DeSantis: Still Positioned for Victory?
Add it all up, and the outlook for Ron DeSantis appears grim – but not in the eyes of his fiercest backers who remain unreservedly optimistic despite the polls. What they are clinging to is not merely hope, but a carefully crafted plan devised over months which they are convinced will ultimately overtake Trump. Never Back Down, a Super PAC backing the Florida governor claims that they fully expected and prepared for both the Trump indictment(s) and the subsequent bump Trump has enjoyed. They say their man “enjoys near-universal name recognition in Iowa. By their numbers, three-quarters of likely caucus-goers consistently view DeSantis in favorable terms, while just 17% hold an unfavorable view of him,” according to RCP, which reports, “[Never back Down]’s conclusions: DeSantis has weathered the attacks; the primary has truly become a two-person race; and Florida’s governor “still stands as the only one who can beat Trump.” And they believe Trump’s mounting legal challenges will ultimately be “a weakness long term,” based on their research: “The words they found that the electorate used most to describe DeSantis are “Florida governor.” The word most used to describe Trump: is ‘indicted’.”

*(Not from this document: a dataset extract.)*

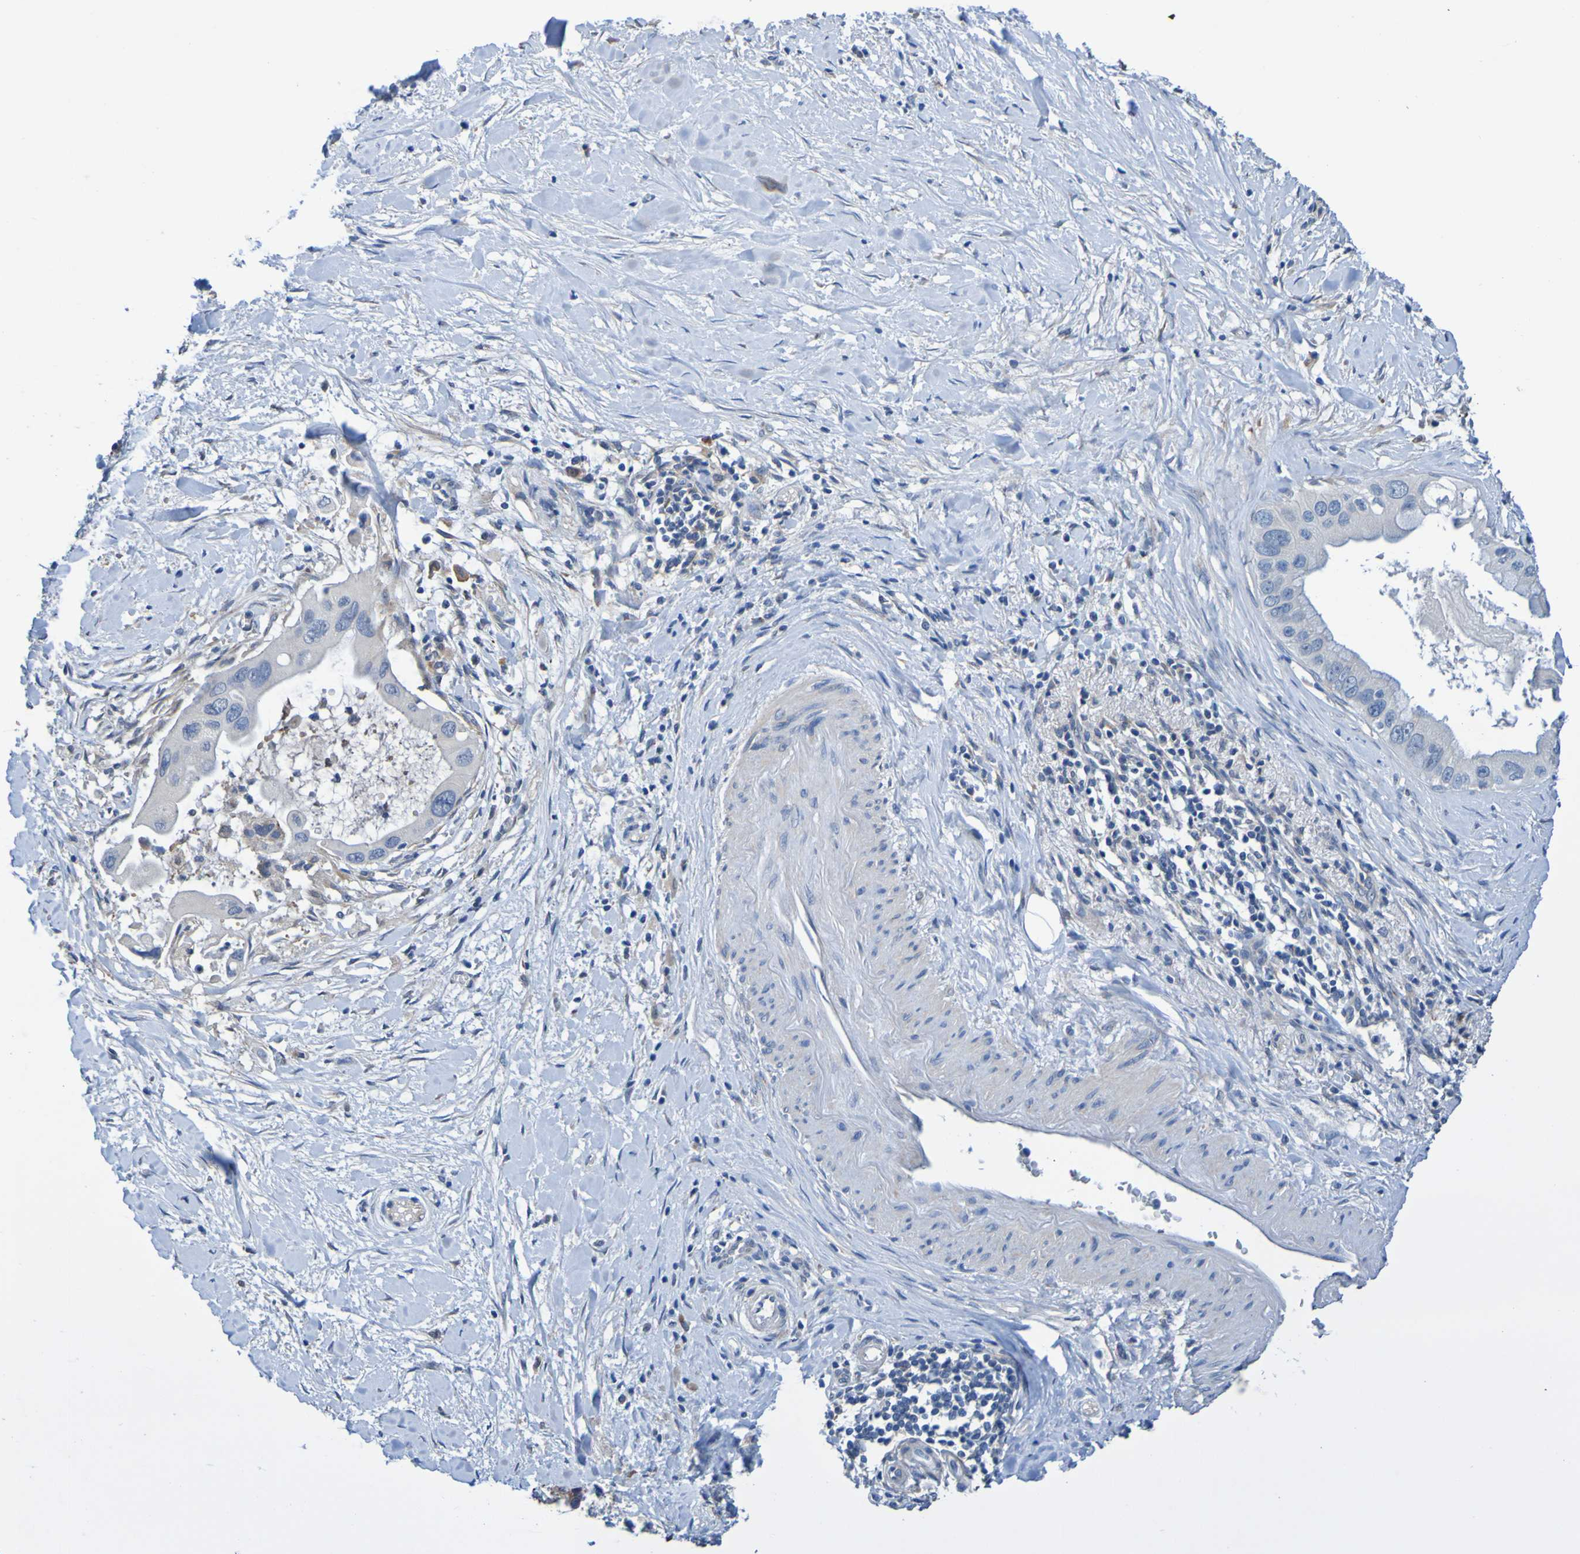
{"staining": {"intensity": "weak", "quantity": ">75%", "location": "cytoplasmic/membranous"}, "tissue": "pancreatic cancer", "cell_type": "Tumor cells", "image_type": "cancer", "snomed": [{"axis": "morphology", "description": "Adenocarcinoma, NOS"}, {"axis": "topography", "description": "Pancreas"}], "caption": "A low amount of weak cytoplasmic/membranous expression is seen in about >75% of tumor cells in pancreatic cancer tissue.", "gene": "METAP2", "patient": {"sex": "male", "age": 55}}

All of that may be true, albeit spun to put a rosy face on what looks like a gloomy picture. It could possibly prove efficacious. But Trump remains a Mount Rushmore-level figure, albeit a tarnished one, among many if not most conservatives and Republicans. So, you ask, how then do you outpoint a living legend? How do you outdistance the most recognizable man in the country who has already been the most powerful person in the world – and has now added full-on martyrdom to his quiver? Most likely, you don’t.